Ao lermos estas cartas de Sá-Carneiro ( e, ao mesmo tempo, tentando imaginar e reconstruir as de Pessoa) sentimos o quanto o sensacionismo era intensamente descoberto e vivido por estes dois amigos, neste início de 1916; prevemos, de imediato, a dor sentida por Pessoa após a perda do seu compagnon de route. Compreendemos, igualmente, a natural recusa de Pessoa em continuar, sozinho, um sonho que tinha sido vivido a dois. E entendemos também melhor, o poeta de Dispersão, afinal, o mais dramaticamente sensacionista de todos, que quis ser tudo e ser todos, sentir tudo de todas as maneiras e viver tudo aquilo que as suas personagens suicidas viveram e sentiram: «Mas você compreende que vivo uma das minhas personagens eu próprio, minha personagem – com uma das minhas personagens.» (in Carta datada de 17 Abril de 1916).

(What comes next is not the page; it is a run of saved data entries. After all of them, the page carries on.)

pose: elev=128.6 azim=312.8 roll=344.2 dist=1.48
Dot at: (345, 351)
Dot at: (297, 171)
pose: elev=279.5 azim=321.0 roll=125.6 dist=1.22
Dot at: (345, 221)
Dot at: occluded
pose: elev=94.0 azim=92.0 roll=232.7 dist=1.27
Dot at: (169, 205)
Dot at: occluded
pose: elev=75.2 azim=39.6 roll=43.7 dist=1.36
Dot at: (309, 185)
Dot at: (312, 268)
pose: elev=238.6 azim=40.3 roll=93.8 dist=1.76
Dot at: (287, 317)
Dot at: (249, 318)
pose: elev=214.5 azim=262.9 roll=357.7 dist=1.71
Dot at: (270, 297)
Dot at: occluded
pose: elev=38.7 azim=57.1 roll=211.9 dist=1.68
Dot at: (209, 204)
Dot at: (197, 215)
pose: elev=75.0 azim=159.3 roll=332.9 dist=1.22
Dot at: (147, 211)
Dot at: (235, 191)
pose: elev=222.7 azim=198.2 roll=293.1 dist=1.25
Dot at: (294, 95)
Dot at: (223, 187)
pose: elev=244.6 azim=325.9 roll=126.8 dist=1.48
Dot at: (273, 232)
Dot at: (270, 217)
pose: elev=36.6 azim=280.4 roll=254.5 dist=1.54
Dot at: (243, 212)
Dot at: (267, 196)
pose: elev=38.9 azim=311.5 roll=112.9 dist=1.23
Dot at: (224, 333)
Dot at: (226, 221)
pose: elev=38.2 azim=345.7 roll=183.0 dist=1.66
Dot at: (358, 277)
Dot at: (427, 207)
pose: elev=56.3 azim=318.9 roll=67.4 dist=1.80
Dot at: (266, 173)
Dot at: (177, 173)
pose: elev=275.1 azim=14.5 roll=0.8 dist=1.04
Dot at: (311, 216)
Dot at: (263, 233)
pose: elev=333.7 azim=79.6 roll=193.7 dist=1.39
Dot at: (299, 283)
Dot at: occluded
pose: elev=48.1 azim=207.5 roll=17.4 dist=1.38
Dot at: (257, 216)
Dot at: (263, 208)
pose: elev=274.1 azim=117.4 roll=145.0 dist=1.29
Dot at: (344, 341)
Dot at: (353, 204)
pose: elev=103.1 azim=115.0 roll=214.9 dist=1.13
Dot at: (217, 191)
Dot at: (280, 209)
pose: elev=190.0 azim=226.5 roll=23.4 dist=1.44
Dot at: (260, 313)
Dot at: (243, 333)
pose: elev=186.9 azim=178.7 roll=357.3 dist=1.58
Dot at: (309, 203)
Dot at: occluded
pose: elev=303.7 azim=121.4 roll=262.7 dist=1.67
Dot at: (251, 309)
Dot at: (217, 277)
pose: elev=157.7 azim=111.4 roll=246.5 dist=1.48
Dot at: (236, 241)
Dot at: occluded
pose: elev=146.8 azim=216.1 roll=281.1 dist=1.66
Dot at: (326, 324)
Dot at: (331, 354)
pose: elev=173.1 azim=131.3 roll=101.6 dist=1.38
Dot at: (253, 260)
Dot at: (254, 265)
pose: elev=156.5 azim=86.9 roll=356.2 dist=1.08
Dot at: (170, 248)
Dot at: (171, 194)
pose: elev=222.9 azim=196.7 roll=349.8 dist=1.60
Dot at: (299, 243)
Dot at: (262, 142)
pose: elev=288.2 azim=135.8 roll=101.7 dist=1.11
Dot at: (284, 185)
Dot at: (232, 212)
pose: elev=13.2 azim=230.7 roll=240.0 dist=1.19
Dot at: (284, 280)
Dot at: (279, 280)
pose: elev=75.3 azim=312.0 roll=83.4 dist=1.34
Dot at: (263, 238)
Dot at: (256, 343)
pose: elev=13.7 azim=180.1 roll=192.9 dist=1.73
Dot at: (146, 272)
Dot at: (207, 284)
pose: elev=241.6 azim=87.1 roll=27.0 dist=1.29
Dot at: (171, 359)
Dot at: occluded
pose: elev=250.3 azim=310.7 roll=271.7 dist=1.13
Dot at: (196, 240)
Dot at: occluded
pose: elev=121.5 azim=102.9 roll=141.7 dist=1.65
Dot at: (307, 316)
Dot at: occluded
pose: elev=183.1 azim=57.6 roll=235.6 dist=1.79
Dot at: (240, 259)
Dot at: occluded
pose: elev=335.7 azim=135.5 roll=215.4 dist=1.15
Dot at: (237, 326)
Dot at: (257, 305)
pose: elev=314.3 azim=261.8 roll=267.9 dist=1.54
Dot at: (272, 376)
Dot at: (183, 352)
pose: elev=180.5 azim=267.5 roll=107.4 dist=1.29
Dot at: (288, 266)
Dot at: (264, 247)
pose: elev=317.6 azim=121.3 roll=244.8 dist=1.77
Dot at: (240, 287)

Quanto aos outros poetas de Orpheu que também aderiram ao sensacionismo, ou que igualmente, se podem incluir numa espécie de bibliografia sensacionista (aliás, esboçada por Pessoa), foram considerados e elogiados pelo poeta dos heterónimos, como por exemplo, Almada Negreiros e o texto A Cena do Ódio, ou criticados em alguns aspectos, como Pedro de Menezes (pseudónimo de Alfredo Pedro Guisado) e João Cabral do Nascimento, num texto intitulado, precisamente, Movimento Sensacionista e publicado, pela primeira vez, na revista Exílio (1916). Percebemos, através de textos como este, a dimensão nacional que Pessoa quis dar ao movimento sensacionista e o modo como ele ia colhendo novos adeptos. Sabemos também que o quis projectar além-fronteiras nacionais e que o divulgou junto de editores estrangeiros, nomeadamente ingleses, como Frank Palmer (como, aliás, já o tinha feito, para o interseccionismo). Relacionou o sensacionismo com o neo-paganismo defendido por A. Caeiro, R. Reis e A. Mora, baseando os dois na mesma procura da unidade através da pluralidade de deuses e de ismos. Transcendeu-o, para além das suas fronteiras artísticas, literárias e religiosas, numa dimensão ocultista já que, afinal, rapidamente se apercebeu que a estrutura alquímica do sensacionismo, segundo a qual era permitido abolir todos os contrários, era a mesma estrutura esotérica da sua obra, as mesmas bodas alquímicas em que o sim e o não se fundem numa perfeita harmonia. E, como diria uma das suas personagens, o Professor Serzedas, que assina um dos contos filosóficos, O Vencedor do Tempo, chegado a este ponto culminante do seu raciocínio, e dada a apetência profundamente esotérica do pensamento pessoano, uma outra dimensão sobrenatural, ou mágica, para além das três literárias já referidas e da religiosa do neo-paganismo, rapidamente se impunha para este sensacionismo; assim concebeu uma quarta dimensão, a mais perfeita de todas porque não dependente da materialidade do espaço ou do texto, mas liberta nas asas do tempo e do sonho. Enfim, a sensação absoluta.

 

Bibl.: Costa, Paula Cristina (Igreja), As Dimensões Artísticas e Literárias do Projecto Sensacionista, Dissertação de Mestrado, FCSH da Universidade Nova de Llisboa, 1990.